The issue of feelings is a frequently overlooked aspect of goal setting. When thinking about what we want to achieve it is vital to consider the benefits that will come from accomplishing the goal, not just the actual goal itself. When working with coaching clients I have found that several people may come up with the same target to aim for, but their reasons for doing so can be quite different; and those reasons will sometimes predict whether or not their plans will have a successful and satisfactory outcome.

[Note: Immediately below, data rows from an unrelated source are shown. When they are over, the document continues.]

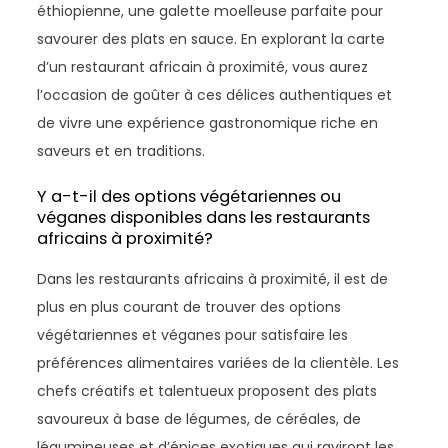
éthiopienne, une galette moelleuse parfaite pour
savourer des plats en sauce. En explorant la carte
d’un restaurant africain à proximité, vous aurez
l’occasion de goûter à ces délices authentiques et
de vivre une expérience gastronomique riche en
saveurs et en traditions.
Y a-t-il des options végétariennes ou
véganes disponibles dans les restaurants
africains à proximité?
Dans les restaurants africains à proximité, il est de
plus en plus courant de trouver des options
végétariennes et véganes pour satisfaire les
préférences alimentaires variées de la clientèle. Les
chefs créatifs et talentueux proposent des plats
savoureux à base de légumes, de céréales, de
légumineuses et d’épices exotiques qui raviront les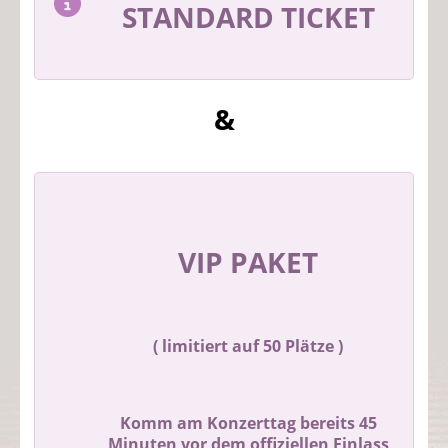
STANDARD TICKET
&
VIP PAKET
( limitiert auf 50 Plätze )
Komm am Konzerttag bereits 45
Minuten vor dem offiziellen Einlass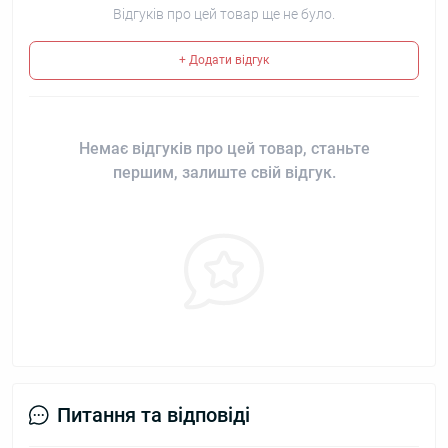
Відгуків про цей товар ще не було.
+ Додати відгук
Немає відгуків про цей товар, станьте
першим, залиште свій відгук.
Питання та відповіді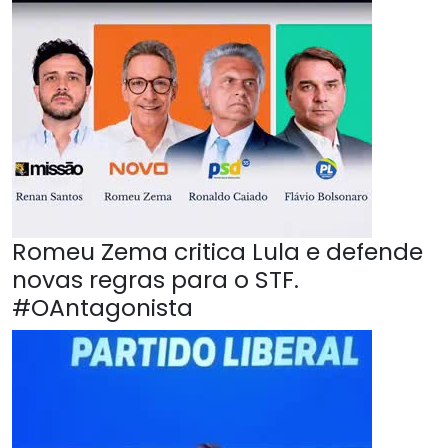
Romeu Zema critica Lula e defende
novas regras para o STF.
#OAntagonista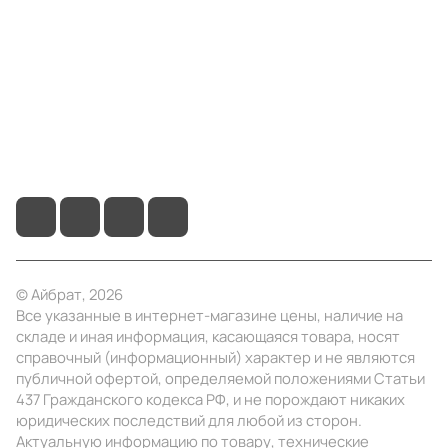
Информация
Помощь
+7 (4922) 22-10-15
info@ibrat.ru
© Айбрат, 2026
Все указанные в интернет-магазине цены, наличие на
складе и иная информация, касающаяся товара, носят
справочный (информационный) характер и не являются
публичной офертой, определяемой положениями Статьи
437 Гражданского кодекса РФ, и не порождают никаких
юридических последствий для любой из сторон.
Актуальную информацию по товару, технические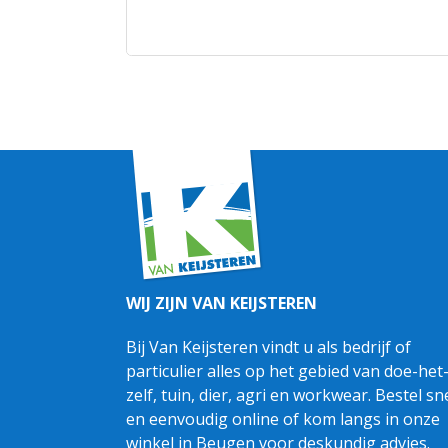
WIJ ZIJN VAN KEIJSTEREN
Bij Van Keijsteren vindt u als bedrijf of
particulier alles op het gebied van doe-het
zelf, tuin, dier, agri en workwear. Bestel sn
en eenvoudig online of kom langs in onze
winkel in Beugen voor deskundig advies.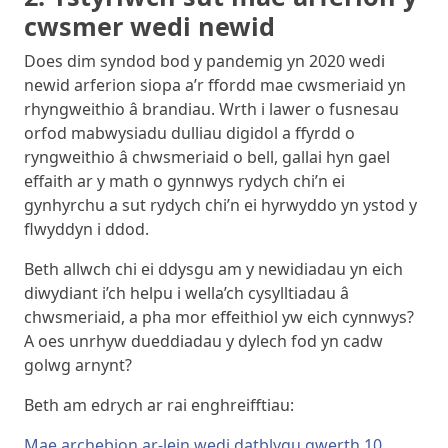
cwsmer wedi newid
Does dim syndod bod y pandemig yn 2020 wedi
newid arferion siopa a’r ffordd mae cwsmeriaid yn
rhyngweithio â brandiau. Wrth i lawer o fusnesau
orfod mabwysiadu dulliau digidol a ffyrdd o
ryngweithio â chwsmeriaid o bell, gallai hyn gael
effaith ar y math o gynnwys rydych chi’n ei
gynhyrchu a sut rydych chi’n ei hyrwyddo yn ystod y
flwyddyn i ddod.
Beth allwch chi ei ddysgu am y newidiadau yn eich
diwydiant i’ch helpu i wella’ch cysylltiadau â
chwsmeriaid, a pha mor effeithiol yw eich cynnwys?
A oes unrhyw dueddiadau y dylech fod yn cadw
golwg arnynt?
Beth am edrych ar rai enghreifftiau:
Mae archebion ar-lein wedi datblygu gwerth 10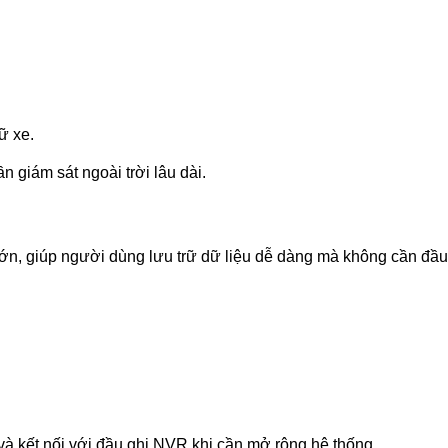
ữ xe.
n giám sát ngoài trời lâu dài.
ớn, giúp người dùng lưu trữ dữ liệu dễ dàng mà không cần đầu
và kết nối với đầu ghi NVR khi cần mở rộng hệ thống.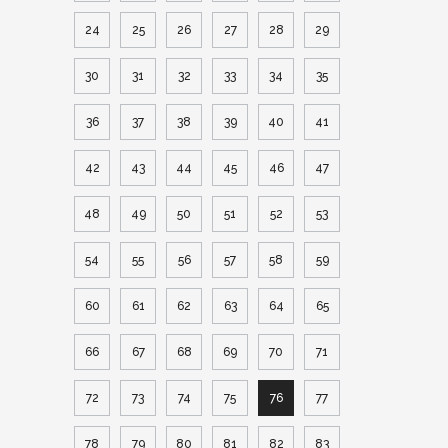
24
25
26
27
28
29
30
31
32
33
34
35
36
37
38
39
40
41
42
43
44
45
46
47
48
49
50
51
52
53
54
55
56
57
58
59
60
61
62
63
64
65
66
67
68
69
70
71
72
73
74
75
76
77
78
79
80
81
82
83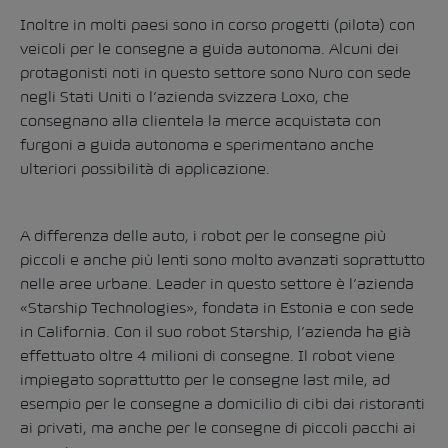
Inoltre in molti paesi sono in corso progetti (pilota) con
veicoli per le consegne a guida autonoma. Alcuni dei
protagonisti noti in questo settore sono Nuro con sede
negli Stati Uniti o l’azienda svizzera Loxo, che
consegnano alla clientela la merce acquistata con
furgoni a guida autonoma e sperimentano anche
ulteriori possibilità di applicazione.
A differenza delle auto, i robot per le consegne più
piccoli e anche più lenti sono molto avanzati soprattutto
nelle aree urbane. Leader in questo settore è l’azienda
«Starship Technologies», fondata in Estonia e con sede
in California. Con il suo robot Starship, l’azienda ha già
effettuato oltre 4 milioni di consegne. Il robot viene
impiegato soprattutto per le consegne last mile, ad
esempio per le consegne a domicilio di cibi dai ristoranti
ai privati, ma anche per le consegne di piccoli pacchi ai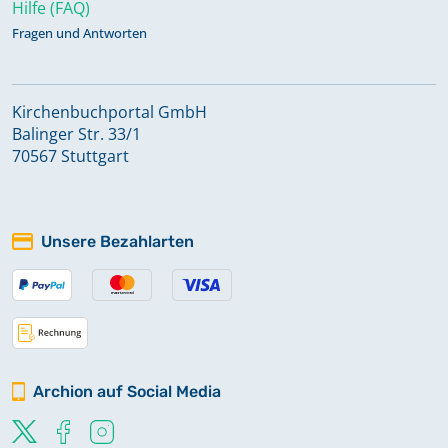
Hilfe (FAQ)
Fragen und Antworten
Kirchenbuchportal GmbH
Balinger Str. 33/1
70567 Stuttgart
Unsere Bezahlarten
Archion auf Social Media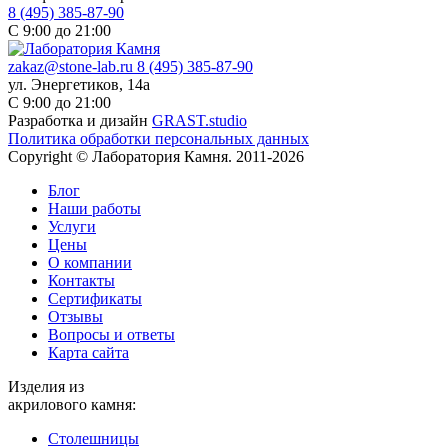
8 (495) 385-87-90
С 9:00 до 21:00
zakaz@stone-lab.ru
8 (495) 385-87-90
ул. Энергетиков, 14а
С 9:00 до 21:00
Разработка и дизайн
GRAST.studio
Политика обработки персональных данных
Copyright © Лаборатория Камня. 2011-2026
Блог
Наши работы
Услуги
Цены
О компании
Контакты
Cертификаты
Отзывы
Вопросы и ответы
Карта сайта
Изделия из
акрилового камня:
Столешницы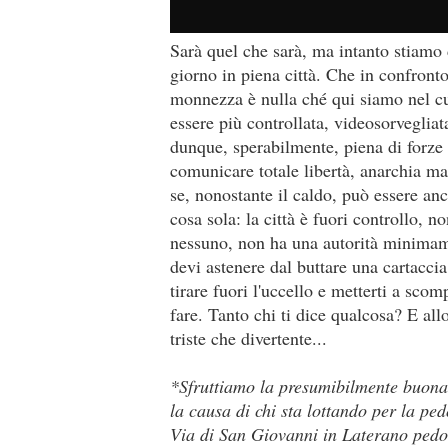
Sarà quel che sarà, ma intanto stiamo 
giorno in piena città. Che in confront
monnezza è nulla ché qui siamo nel cuo
essere più controllata, videosorveglia
dunque, sperabilmente, piena di forze 
comunicare totale libertà, anarchia ma 
se, nonostante il caldo, può essere anc
cosa sola: la città è fuori controllo, n
nessuno, non ha una autorità minimame
devi astenere dal buttare una cartacci
tirare fuori l'uccello e metterti a sco
fare. Tanto chi ti dice qualcosa? E all
triste che divertente...
*Sfruttiamo la presumibilmente buona 
la causa di chi sta lottando per la ped
Via di San Giovanni in Laterano pedo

‘Getting fit’ or ‘losing weight’ are common short-term goals for many people, however the underlying motivation may be very different for each person. Some people may just enjoy being fit, finding it gives them more energy and stamina. Others may have the incentive of improving their health and even their life expectancy. Some might be seeking the ‘perfect’ body or want to look more attractive. And yet others may think it is something they ‘should’ do to please others in their life or live up to a social standard.
All of these reasons tap into different emotions. Feeling fit may make a person feel vital and vigorous; taking control and improving their health may make others feel more hopeful about the future; and getting to a certain weight might improve a person’s confidence. On the other hand, setting out to work towards a goal that is fuelled by pressure from someone else or by the idea that you ‘should’ be doing it is more likely to be linked to negative emotions and less likely to lead to a happy conclusion.
It’s important to get in touch with the feelings beneath the goals. Having a clear idea of what we want to achieve is important, but even more important is the why.